== Segment start ==
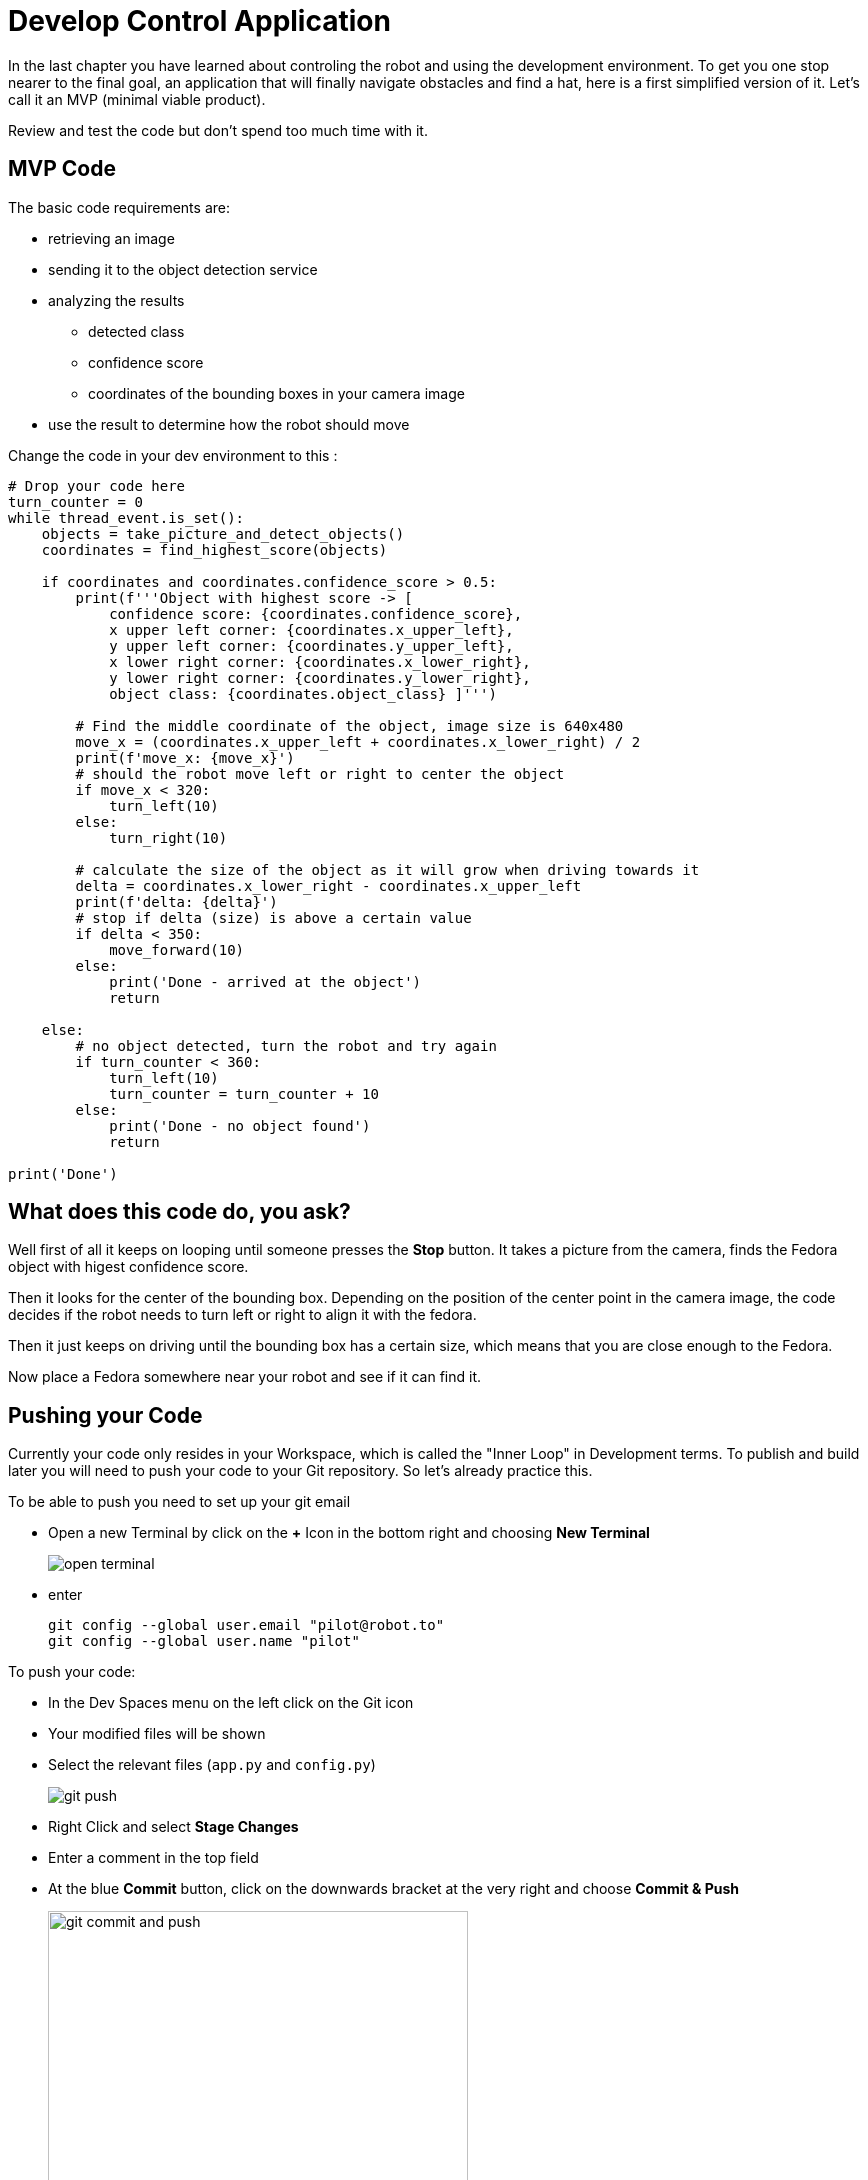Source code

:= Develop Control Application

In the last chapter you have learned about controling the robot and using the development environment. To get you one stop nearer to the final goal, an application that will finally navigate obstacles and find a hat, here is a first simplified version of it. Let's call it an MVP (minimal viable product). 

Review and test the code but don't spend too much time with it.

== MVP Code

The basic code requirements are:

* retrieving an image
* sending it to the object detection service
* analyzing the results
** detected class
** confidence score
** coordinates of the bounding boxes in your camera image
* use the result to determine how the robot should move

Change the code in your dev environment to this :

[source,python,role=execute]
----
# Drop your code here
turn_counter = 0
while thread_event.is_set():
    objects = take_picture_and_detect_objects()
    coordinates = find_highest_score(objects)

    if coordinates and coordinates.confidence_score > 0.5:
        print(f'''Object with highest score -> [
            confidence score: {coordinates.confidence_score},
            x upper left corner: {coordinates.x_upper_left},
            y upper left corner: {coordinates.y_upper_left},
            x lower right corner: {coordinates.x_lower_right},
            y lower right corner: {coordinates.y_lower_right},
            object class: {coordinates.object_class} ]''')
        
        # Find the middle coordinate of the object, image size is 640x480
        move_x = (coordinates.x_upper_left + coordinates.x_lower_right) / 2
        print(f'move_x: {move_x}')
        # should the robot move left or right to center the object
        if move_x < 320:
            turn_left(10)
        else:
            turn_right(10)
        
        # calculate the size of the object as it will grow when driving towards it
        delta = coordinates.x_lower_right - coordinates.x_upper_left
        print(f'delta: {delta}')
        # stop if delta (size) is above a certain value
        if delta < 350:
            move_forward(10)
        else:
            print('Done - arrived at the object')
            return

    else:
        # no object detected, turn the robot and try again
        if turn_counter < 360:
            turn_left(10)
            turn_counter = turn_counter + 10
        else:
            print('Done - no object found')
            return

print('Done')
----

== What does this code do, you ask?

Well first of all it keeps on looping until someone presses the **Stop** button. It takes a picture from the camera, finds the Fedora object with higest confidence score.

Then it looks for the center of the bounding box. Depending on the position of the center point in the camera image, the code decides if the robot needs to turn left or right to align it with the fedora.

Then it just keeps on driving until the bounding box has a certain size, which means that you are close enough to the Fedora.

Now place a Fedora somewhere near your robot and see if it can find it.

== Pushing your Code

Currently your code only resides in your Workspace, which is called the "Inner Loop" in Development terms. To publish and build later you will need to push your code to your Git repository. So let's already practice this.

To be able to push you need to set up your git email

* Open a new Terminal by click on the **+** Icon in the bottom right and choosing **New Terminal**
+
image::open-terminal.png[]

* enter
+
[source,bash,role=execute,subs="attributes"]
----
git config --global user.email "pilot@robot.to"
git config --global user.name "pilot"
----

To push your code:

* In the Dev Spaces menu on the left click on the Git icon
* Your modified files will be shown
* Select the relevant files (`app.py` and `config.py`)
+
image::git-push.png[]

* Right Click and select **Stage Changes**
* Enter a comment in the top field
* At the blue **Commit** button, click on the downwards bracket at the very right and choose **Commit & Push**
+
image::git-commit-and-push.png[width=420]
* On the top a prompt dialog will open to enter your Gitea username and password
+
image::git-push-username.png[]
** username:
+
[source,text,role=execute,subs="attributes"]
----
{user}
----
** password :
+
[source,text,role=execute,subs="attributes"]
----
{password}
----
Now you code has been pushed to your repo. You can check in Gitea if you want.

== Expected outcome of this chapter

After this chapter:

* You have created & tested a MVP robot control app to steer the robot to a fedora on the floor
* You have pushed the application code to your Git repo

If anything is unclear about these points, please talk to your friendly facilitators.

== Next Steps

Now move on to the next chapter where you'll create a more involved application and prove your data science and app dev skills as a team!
== Segment end ==
== Segment start ==
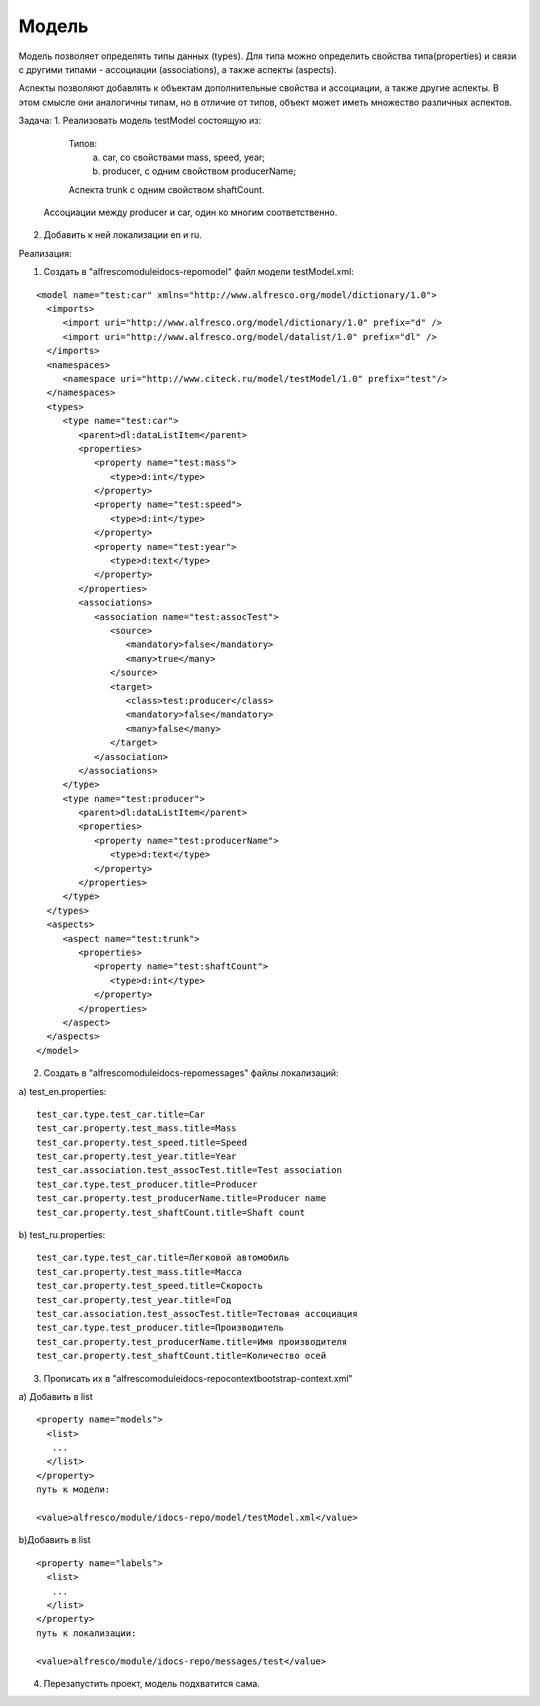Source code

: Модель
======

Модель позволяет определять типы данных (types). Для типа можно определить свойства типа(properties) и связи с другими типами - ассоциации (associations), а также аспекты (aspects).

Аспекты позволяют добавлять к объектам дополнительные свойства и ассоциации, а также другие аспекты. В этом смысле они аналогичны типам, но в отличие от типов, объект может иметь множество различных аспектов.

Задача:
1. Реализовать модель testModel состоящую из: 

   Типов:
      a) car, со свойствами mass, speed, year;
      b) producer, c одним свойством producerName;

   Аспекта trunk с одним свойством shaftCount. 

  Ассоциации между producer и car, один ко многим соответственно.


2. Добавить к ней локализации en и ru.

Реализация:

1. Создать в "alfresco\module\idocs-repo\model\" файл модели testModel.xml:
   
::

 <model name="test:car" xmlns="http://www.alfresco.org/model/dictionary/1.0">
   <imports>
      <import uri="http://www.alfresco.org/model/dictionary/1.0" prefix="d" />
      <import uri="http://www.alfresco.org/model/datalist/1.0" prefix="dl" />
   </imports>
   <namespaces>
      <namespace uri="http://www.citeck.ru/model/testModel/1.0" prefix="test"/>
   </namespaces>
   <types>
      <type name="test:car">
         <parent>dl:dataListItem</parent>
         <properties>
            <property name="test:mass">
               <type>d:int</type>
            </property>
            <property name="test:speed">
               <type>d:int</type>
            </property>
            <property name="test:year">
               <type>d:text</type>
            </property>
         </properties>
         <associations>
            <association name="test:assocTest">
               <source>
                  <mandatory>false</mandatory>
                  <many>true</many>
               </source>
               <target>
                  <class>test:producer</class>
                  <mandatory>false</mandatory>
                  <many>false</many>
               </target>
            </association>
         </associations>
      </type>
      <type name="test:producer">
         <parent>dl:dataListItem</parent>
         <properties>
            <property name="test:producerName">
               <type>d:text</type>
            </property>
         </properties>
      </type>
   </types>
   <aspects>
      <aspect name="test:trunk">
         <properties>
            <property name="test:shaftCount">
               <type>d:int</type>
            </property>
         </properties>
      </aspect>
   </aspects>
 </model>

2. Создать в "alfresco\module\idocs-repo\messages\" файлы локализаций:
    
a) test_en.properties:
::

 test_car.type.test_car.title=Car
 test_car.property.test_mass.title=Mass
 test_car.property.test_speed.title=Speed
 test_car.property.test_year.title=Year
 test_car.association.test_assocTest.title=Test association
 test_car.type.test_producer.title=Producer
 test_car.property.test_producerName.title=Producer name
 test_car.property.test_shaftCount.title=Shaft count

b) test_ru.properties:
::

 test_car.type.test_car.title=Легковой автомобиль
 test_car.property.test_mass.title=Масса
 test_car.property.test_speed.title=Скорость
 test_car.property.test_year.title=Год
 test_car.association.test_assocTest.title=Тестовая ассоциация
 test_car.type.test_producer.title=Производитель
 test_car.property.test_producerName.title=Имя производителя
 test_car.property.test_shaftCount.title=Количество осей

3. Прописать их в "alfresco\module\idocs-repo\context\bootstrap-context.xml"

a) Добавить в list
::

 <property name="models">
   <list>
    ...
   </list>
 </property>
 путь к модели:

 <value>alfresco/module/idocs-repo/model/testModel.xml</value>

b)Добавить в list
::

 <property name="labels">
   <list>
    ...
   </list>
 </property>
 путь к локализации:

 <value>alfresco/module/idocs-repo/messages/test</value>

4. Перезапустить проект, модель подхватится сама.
== Segment end ==
▸ **Aim of the exercise**: Go through the entries and copy every line that has "objects".

▸ **Reply to the exercise**:
    objects = take_picture_and_detect_objects()
    coordinates = find_highest_score(objects)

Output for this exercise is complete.